Work instruction: In this exercise, each record below is to be written out again exactly.
Information provided section start
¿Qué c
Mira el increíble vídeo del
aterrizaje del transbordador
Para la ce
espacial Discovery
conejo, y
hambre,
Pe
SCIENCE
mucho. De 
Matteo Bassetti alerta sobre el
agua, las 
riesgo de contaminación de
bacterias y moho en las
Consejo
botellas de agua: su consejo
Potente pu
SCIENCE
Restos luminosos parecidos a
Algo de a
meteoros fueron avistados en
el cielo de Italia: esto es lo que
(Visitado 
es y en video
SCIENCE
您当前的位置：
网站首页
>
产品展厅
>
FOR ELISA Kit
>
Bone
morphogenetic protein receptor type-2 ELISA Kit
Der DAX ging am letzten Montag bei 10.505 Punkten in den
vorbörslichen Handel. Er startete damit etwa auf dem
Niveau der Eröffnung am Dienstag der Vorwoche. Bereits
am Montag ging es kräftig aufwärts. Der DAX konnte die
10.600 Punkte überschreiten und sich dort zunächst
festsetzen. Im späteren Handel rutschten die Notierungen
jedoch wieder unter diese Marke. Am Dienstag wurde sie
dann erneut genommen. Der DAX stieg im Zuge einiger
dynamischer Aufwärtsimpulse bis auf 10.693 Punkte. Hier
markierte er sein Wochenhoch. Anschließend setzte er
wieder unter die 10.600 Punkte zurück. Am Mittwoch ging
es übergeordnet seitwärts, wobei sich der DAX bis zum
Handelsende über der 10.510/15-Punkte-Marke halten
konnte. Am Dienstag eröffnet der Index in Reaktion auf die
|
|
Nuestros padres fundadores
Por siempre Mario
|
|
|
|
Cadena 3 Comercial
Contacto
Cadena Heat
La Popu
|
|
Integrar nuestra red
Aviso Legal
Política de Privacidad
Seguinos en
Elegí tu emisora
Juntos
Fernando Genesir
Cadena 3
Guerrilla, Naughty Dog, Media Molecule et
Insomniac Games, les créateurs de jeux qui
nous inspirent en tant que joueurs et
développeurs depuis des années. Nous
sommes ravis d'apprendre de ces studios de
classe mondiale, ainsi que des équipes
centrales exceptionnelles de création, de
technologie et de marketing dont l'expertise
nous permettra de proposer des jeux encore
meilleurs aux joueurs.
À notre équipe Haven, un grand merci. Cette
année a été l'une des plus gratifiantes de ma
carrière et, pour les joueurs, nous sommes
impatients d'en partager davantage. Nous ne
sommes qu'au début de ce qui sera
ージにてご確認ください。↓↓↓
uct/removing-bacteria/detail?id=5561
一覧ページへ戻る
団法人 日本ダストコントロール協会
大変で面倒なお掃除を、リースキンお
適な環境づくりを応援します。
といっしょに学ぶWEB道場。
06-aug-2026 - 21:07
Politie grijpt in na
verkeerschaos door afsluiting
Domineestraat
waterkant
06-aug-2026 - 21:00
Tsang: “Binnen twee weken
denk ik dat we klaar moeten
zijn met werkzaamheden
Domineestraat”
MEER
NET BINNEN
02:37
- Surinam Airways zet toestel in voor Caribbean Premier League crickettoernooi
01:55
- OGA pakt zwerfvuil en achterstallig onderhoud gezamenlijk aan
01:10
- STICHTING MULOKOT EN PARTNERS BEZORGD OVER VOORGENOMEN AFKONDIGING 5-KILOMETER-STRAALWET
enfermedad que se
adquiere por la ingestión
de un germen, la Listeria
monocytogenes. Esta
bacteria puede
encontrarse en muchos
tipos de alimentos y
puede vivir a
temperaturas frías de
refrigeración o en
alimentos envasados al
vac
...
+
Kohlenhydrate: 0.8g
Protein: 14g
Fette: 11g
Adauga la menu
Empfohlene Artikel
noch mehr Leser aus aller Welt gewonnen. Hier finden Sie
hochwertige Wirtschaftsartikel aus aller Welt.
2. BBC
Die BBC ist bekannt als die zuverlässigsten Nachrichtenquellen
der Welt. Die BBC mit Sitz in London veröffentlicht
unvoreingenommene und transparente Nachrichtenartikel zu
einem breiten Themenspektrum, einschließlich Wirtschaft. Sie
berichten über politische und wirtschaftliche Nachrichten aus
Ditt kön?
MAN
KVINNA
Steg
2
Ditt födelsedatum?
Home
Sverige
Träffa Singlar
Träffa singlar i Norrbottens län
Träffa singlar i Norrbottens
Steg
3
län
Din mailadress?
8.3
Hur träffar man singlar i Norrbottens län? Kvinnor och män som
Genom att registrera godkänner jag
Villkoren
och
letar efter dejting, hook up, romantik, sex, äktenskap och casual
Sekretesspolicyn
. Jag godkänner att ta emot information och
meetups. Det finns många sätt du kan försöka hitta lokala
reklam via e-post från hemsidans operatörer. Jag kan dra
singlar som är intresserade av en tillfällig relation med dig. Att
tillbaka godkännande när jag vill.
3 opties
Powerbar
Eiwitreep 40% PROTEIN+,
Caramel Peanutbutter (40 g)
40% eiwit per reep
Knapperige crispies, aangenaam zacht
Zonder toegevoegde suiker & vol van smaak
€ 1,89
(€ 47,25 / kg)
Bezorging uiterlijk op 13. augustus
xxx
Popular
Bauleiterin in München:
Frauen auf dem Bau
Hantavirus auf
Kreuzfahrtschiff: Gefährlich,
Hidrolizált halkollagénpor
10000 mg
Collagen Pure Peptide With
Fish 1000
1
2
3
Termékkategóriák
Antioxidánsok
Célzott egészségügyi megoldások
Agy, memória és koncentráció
Information provided section end
Written response:
¿Qué c
Mira el increíble vídeo del
aterrizaje del transbordador
Para la ce
espacial Discovery
conejo, y
hambre,
Pe
SCIENCE
mucho. De 
Matteo Bassetti alerta sobre el
agua, las 
riesgo de contaminación de
bacterias y moho en las
Consejo
botellas de agua: su consejo
Potente pu
SCIENCE
Restos luminosos parecidos a
Algo de a
meteoros fueron avistados en
el cielo de Italia: esto es lo que
(Visitado 
es y en video
SCIENCE
您当前的位置：
网站首页
>
产品展厅
>
FOR ELISA Kit
>
Bone
morphogenetic protein receptor type-2 ELISA Kit
Der DAX ging am letzten Montag bei 10.505 Punkten in den
vorbörslichen Handel. Er startete damit etwa auf dem
Niveau der Eröffnung am Dienstag der Vorwoche. Bereits
am Montag ging es kräftig aufwärts. Der DAX konnte die
10.600 Punkte überschreiten und sich dort zunächst
festsetzen. Im späteren Handel rutschten die Notierungen
jedoch wieder unter diese Marke. Am Dienstag wurde sie
dann erneut genommen. Der DAX stieg im Zuge einiger
dynamischer Aufwärtsimpulse bis auf 10.693 Punkte. Hier
markierte er sein Wochenhoch. Anschließend setzte er
wieder unter die 10.600 Punkte zurück. Am Mittwoch ging
es übergeordnet seitwärts, wobei sich der DAX bis zum
Handelsende über der 10.510/15-Punkte-Marke halten
konnte. Am Dienstag eröffnet der Index in Reaktion auf die
|
|
Nuestros padres fundadores
Por siempre Mario
|
|
|
|
Cadena 3 Comercial
Contacto
Cadena Heat
La Popu
|
|
Integrar nuestra red
Aviso Legal
Política de Privacidad
Seguinos en
Elegí tu emisora
Juntos
Fernando Genesir
Cadena 3
Guerrilla, Naughty Dog, Media Molecule et
Insomniac Games, les créateurs de jeux qui
nous inspirent en tant que joueurs et
développeurs depuis des années. Nous
sommes ravis d'apprendre de ces studios de
classe mondiale, ainsi que des équipes
centrales exceptionnelles de création, de
technologie et de marketing dont l'expertise
nous permettra de proposer des jeux encore
meilleurs aux joueurs.
À notre équipe Haven, un grand merci. Cette
année a été l'une des plus gratifiantes de ma
carrière et, pour les joueurs, nous sommes
impatients d'en partager davantage. Nous ne
sommes qu'au début de ce qui sera
ージにてご確認ください。↓↓↓
uct/removing-bacteria/detail?id=5561
一覧ページへ戻る
団法人 日本ダストコントロール協会
大変で面倒なお掃除を、リースキンお
適な環境づくりを応援します。
といっしょに学ぶWEB道場。
06-aug-2026 - 21:07
Politie grijpt in na
verkeerschaos door afsluiting
Domineestraat
waterkant
06-aug-2026 - 21:00
Tsang: “Binnen twee weken
denk ik dat we klaar moeten
zijn met werkzaamheden
Domineestraat”
MEER
NET BINNEN
02:37
- Surinam Airways zet toestel in voor Caribbean Premier League crickettoernooi
01:55
- OGA pakt zwerfvuil en achterstallig onderhoud gezamenlijk aan
01:10
- STICHTING MULOKOT EN PARTNERS BEZORGD OVER VOORGENOMEN AFKONDIGING 5-KILOMETER-STRAALWET
enfermedad que se
adquiere por la ingestión
de un germen, la Listeria
monocytogenes. Esta
bacteria puede
encontrarse en muchos
tipos de alimentos y
puede vivir a
temperaturas frías de
refrigeración o en
alimentos envasados al
vac
...
+
Kohlenhydrate: 0.8g
Protein: 14g
Fette: 11g
Adauga la menu
Empfohlene Artikel
noch mehr Leser aus aller Welt gewonnen. Hier finden Sie
hochwertige Wirtschaftsartikel aus aller Welt.
2. BBC
Die BBC ist bekannt als die zuverlässigsten Nachrichtenquellen
der Welt. Die BBC mit Sitz in London veröffentlicht
unvoreingenommene und transparente Nachrichtenartikel zu
einem breiten Themenspektrum, einschließlich Wirtschaft. Sie
berichten über politische und wirtschaftliche Nachrichten aus
Ditt kön?
MAN
KVINNA
Steg
2
Ditt födelsedatum?
Home
Sverige
Träffa Singlar
Träffa singlar i Norrbottens län
Träffa singlar i Norrbottens
Steg
3
län
Din mailadress?
8.3
Hur träffar man singlar i Norrbottens län? Kvinnor och män som
Genom att registrera godkänner jag
Villkoren
och
letar efter dejting, hook up, romantik, sex, äktenskap och casual
Sekretesspolicyn
. Jag godkänner att ta emot information och
meetups. Det finns många sätt du kan försöka hitta lokala
reklam via e-post från hemsidans operatörer. Jag kan dra
singlar som är intresserade av en tillfällig relation med dig. Att
tillbaka godkännande när jag vill.
3 opties
Powerbar
Eiwitreep 40% PROTEIN+,
Caramel Peanutbutter (40 g)
40% eiwit per reep
Knapperige crispies, aangenaam zacht
Zonder toegevoegde suiker & vol van smaak
€ 1,89
(€ 47,25 / kg)
Bezorging uiterlijk op 13. augustus
xxx
Popular
Bauleiterin in München:
Frauen auf dem Bau
Hantavirus auf
Kreuzfahrtschiff: Gefährlich,
Hidrolizált halkollagénpor
10000 mg
Collagen Pure Peptide With
Fish 1000
1
2
3
Termékkategóriák
Antioxidánsok
Célzott egészségügyi megoldások
Agy, memória és koncentráció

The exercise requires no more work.